Перси выдохнул сквозь зубы. Ну хоть так.
- Мама, я принёс еды с Раздачи, - Перси вошёл в комнату, но мама смотрела в другую сторону, будто бы ждала, что её сын вылезет из стены. - Еды, слышишь? Ты голодна?
- Эмили, золотце, подай мне вот ту чашечку, я налью Перси ещё чаю. Малыш, ты спал днём? - мама взглянула куда-то вправо, а потом - снова на стену.
Перси вздохнул и вытер нос, но тут же поморщился: кровь больше не шла, но прикосновения причиняли сильную боль.
Их дом представлял собой старый полуразвалившийся фургон, который ужасно защищал от холодов, а когда день был солнечный, раскалялся так, что невозможно было вдохнуть; сюда смогли поместиться только ящик, куда Перси складывал остатки провизии, невиданное богатство - настоящая плита, которая когда-то была у каждого, а теперь работала через раз и стала великой редкостью, бочка с мутноватой водой, которую Перси смог выменять на мясо в одной лавчонке на Рынке, мамино кресло - она с него не слезала - и пара одеял, рваных и тонких. На них Перси спал.
Мама подняла руку с ложкой, а потом стукнула ей о другую ложку, такую же старую, но всё равно куда более довольную жизнью, чем большинство людей на Земле; Перси подумал, что одна из них, вероятно, за чашку здесь.
- Эмили, налей ещё Марте, она любит чёрный чай с лимоном. Джеймс, ты видел когда-нибудь лимон? - она повернулась налево, где сидел её воображаемый друг.
- Мама, ты голодна? - снова спросил Перси. Он был терпелив; он привык.
- Что? - та наконец услышала его, и это показалось Перси небольшим чудом. Но все его надежды разбились, будто сосулька, сорвавшаяся с крыши, стоило маме продолжить. - Марта, ты что, не любишь чёрный чай с лимоном? Вот это досада.
- Мама! - что-то внутри Перси лопнуло, и он, опустившись возле неё на колени, крепко стиснул зубы. В груди болело, и ему хотелось заплакать, но что-то внутри этому противилось, и он с силой ударил об пол кулаком. Мама вздрогнула, но ничего не сказала, как ребёнок, который делает вид, что не замечает тебя, а потом выдаёт себя, потому что забыл или потому, что ты застал его врасплох.
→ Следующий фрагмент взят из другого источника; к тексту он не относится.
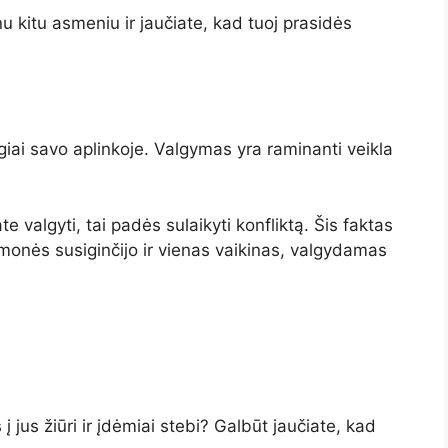
nu kitu asmeniu ir jaučiate, kad tuoj prasidės
iai savo aplinkoje. Valgymas yra raminanti veikla
e valgyti, tai padės sulaikyti konfliktą. Šis faktas
žmonės susiginčijo ir vienas vaikinas, valgydamas
 jus žiūri ir įdėmiai stebi? Galbūt jaučiate, kad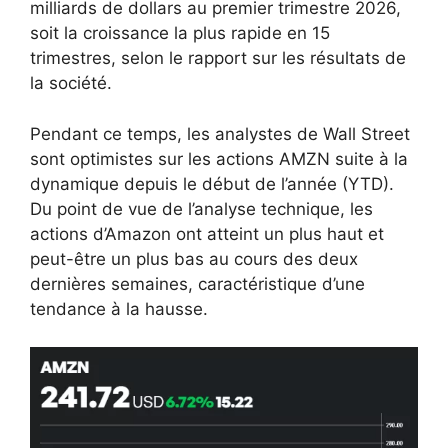
milliards de dollars au premier trimestre 2026,
soit la croissance la plus rapide en 15
trimestres, selon le rapport sur les résultats de
la société.
Pendant ce temps, les analystes de Wall Street
sont optimistes sur les actions AMZN suite à la
dynamique depuis le début de l’année (YTD).
Du point de vue de l’analyse technique, les
actions d’Amazon ont atteint un plus haut et
peut-être un plus bas au cours des deux
dernières semaines, caractéristique d’une
tendance à la hausse.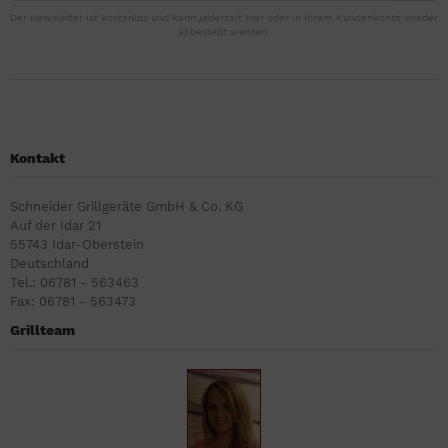
Der Newsletter ist kostenlos und kann jederzeit hier oder in Ihrem Kundenkonto wieder
abbestellt werden.
Kontakt
Schneider Grillgeräte GmbH & Co. KG
Auf der Idar 21
55743 Idar-Oberstein
Deutschland
Tel.: 06781 - 563463
Fax: 06781 - 563473
Grillteam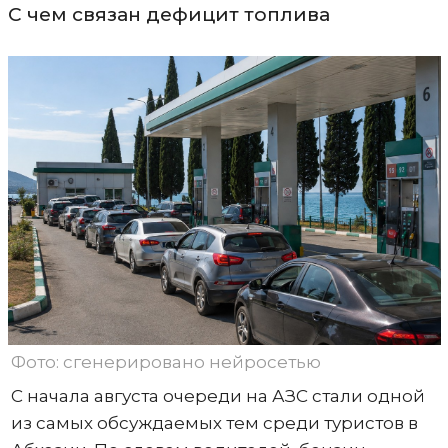
С чем связан дефицит топлива
Фото: сгенерировано нейросетью
С начала августа очереди на АЗС стали одной
из самых обсуждаемых тем среди туристов в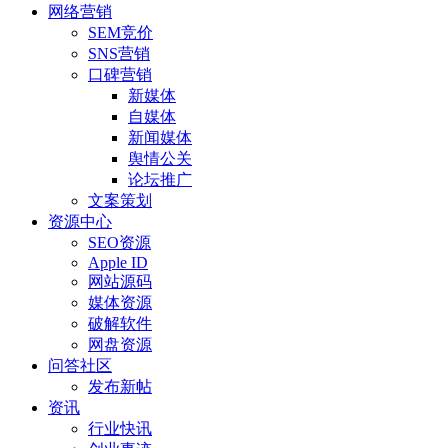
网络营销
SEM竞价
SNS营销
口碑营销
新媒体
自媒体
新闻媒体
舆情公关
论坛推广
文案策划
资源中心
SEO资源
Apple ID
网站源码
媒体资源
破解软件
网盘资源
问答社区
发布新帖
资讯
行业快讯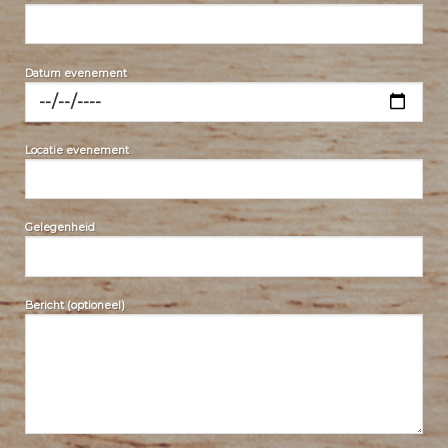
Datum evenement
Locatie evenement
Gelegenheid
Bericht (optioneel)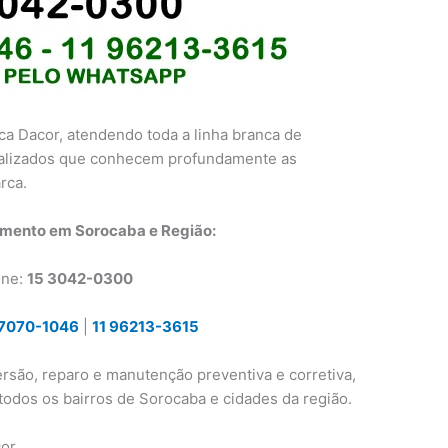
ca Dacor, atendendo toda a linha branca de
ializados que conhecem profundamente as
rca.
imento em Sorocaba e Região:
one:
15 3042-0300
97070-1046
|
11 96213-3615
ersão, reparo e manutenção preventiva e corretiva,
odos os bairros de Sorocaba e cidades da região.
cor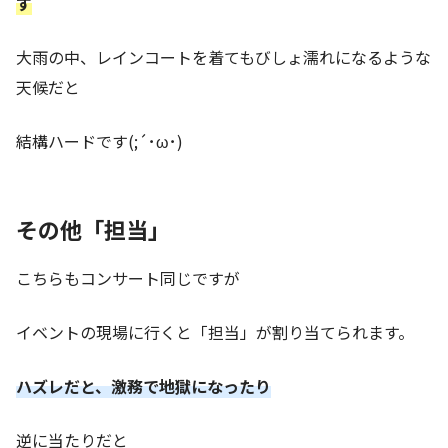
す
大雨の中、レインコートを着てもびしょ濡れになるような
天候だと
結構ハードです(;´･ω･)
その他「担当」
こちらもコンサート同じですが
イベントの現場に行くと「担当」が割り当てられます。
ハズレだと、激務で地獄になったり
逆に当たりだと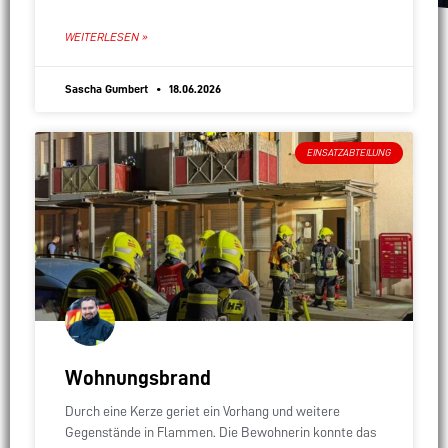
erhöhten deshalb das Einsatzstichwort auf
„Gebäudebrand“. Nach etwas Suche konnten wir den
WEITERLESEN »
Rauchmelder
Sascha Gumbert
18.06.2026
EINSATZABTEILUNG
Wohnungsbrand
Durch eine Kerze geriet ein Vorhang und weitere
Gegenstände in Flammen. Die Bewohnerin konnte das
- Джеймс, успокой Перси, а то он опять расплакался, - сказала мама немного озабоченно, как будто проблемы, сидящие у неё в голове, были реальны. Ну нет уж. Реально то, что происходит вокруг тебя, а не эти Джеймсы, Марты, Эмили и другие. Перси на секунду подумал, что сказал что-то важное, но это тут же показалось ему смешным. Конечно, это важно. Это важно для него самого, и это уже делает эту мысль особенной.
Перси сидел, не двигаясь, и слушал, как она стучит ложками, смеётся и разговаривает с выдуманными людьми, будто это Перси тут нереальный. Потом - он не знал, сколько прошло времени - но он встал, вытер лицо рукавом и отвернулся.
Он вытащил из карманов куртки всё, что успел схватить, и это показалось ему настолько обыденным, что он горько усмехнулся, всего на секунду, а потом заставил себя поставить банки в ряд и рассматривать их ещё минуты две, пока не отпустило. Чудес не бывает.

Две банки и один тюбик - больше, чем в прошлый раз. Если бы он не потерял так глупо крупу, было бы три. Щедрый улов.
Каждый месяц фермы по всему миру устраивали Раздачу. На фермах трудились только роботы - тоже синие – выращивали огромных, жирных, накачанных какой-то дрянью животных и пускали на мясо – Перси однажды рассматривал с мамой один кусок, когда она рассказывала, какие раньше были домашние животные - они так и не смогли определить, на кого это было бы похоже. Это были красные банки, их обычно разбирали быстро - но сейчас Перси, кажется, смог урвать одну.
Ещё были овощи или фрукты, и раньше мама всегда отзывалась о них нелестно - но Перси привык к их виду - серые кругляши, изредка похожие по цвету на зелёный или жёлтый - и к вкусу, или, точнее, его отсутствию. Это были зелёные банки - и сейчас у Перси в руках была одна такая.
Ещё были серые, там обычно лежала крупа, такая крупная и вызывающая рвоту только от мысли о том, что придётся это есть. Зёрна были блестящие и упругие, их почти невозможно было приготовить. Эту банку Перси упустил - а она иногда, несмотря на всю свою непривлекательность, спасала ему жизнь.
Ещё были тюбики, и в них обычно было молоко - от него потом обычно сводило живот, и Перси, скрючившись, валялся на полу пару дней, пока не отпускало. Иногда там попадалась соль, но это было очень редко, и Перси подозревал, что её просто однажды туда случайно подсыпали, вот и всё; но всё равно каждый раз он надеялся, что там будет она.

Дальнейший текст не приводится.